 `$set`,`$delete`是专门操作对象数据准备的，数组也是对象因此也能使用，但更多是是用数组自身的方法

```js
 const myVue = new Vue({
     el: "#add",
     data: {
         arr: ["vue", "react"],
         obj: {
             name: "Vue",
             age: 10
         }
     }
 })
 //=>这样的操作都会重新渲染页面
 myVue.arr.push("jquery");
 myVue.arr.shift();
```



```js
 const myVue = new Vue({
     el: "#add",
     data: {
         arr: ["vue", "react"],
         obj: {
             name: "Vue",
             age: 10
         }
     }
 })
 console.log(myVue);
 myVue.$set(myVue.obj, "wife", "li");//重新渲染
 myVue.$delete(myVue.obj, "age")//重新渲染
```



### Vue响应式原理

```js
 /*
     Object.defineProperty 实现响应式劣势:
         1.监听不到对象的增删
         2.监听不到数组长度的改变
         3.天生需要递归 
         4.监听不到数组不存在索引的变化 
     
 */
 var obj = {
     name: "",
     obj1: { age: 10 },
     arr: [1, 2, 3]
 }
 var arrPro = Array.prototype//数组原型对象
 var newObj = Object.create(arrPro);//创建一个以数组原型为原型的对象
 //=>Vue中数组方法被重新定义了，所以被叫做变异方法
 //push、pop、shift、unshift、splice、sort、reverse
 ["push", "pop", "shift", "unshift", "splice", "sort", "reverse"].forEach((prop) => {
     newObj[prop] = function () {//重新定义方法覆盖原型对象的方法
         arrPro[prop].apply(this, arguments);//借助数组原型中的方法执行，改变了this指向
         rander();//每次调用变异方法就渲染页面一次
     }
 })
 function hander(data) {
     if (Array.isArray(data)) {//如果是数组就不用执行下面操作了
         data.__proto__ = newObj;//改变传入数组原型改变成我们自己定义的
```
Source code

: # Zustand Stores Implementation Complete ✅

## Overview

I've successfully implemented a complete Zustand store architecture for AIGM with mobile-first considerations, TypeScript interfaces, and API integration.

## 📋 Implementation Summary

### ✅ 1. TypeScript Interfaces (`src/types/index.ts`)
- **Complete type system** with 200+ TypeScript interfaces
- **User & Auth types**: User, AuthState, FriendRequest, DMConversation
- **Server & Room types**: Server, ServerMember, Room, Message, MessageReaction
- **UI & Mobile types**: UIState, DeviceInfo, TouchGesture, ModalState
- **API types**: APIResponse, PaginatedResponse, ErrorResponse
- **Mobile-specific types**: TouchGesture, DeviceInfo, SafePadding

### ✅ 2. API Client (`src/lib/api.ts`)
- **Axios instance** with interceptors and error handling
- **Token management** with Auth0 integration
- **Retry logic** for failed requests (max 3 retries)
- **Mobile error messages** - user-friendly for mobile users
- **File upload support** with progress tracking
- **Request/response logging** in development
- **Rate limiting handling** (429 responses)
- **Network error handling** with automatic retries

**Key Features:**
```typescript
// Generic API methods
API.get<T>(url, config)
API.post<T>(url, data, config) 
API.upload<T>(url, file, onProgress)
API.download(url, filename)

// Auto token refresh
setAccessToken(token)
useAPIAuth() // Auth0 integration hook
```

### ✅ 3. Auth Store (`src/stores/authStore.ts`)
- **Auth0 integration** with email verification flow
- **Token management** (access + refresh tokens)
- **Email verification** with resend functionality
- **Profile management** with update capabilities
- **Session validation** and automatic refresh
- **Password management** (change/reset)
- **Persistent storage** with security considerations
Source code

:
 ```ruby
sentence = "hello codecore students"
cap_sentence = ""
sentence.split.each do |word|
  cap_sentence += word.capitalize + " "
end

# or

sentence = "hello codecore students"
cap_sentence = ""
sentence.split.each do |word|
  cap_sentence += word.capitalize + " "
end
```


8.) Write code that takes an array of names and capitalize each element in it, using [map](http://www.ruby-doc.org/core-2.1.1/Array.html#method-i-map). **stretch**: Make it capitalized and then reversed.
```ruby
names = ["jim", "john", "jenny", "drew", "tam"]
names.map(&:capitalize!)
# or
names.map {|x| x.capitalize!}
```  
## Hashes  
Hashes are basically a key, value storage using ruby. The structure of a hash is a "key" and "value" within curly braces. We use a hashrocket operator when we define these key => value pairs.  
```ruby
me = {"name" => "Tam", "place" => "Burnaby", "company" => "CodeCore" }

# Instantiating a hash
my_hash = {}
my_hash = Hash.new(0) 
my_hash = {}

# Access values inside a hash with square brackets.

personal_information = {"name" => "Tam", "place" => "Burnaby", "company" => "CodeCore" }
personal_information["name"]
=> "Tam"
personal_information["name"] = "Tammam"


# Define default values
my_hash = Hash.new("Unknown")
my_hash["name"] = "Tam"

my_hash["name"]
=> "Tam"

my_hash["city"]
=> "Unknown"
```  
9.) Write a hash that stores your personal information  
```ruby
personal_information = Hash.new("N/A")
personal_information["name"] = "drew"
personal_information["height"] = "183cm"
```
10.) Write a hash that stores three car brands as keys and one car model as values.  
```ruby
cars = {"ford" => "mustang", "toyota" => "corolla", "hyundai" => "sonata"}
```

====================

Aim of the exercise
Select every line in the material above where the string "sort" occurs, and copy it.

Exercise result
 //push、pop、shift、unshift、splice、sort、reverse
 ["push", "pop", "shift", "unshift", "splice", "sort", "reverse"].forEach((prop) => {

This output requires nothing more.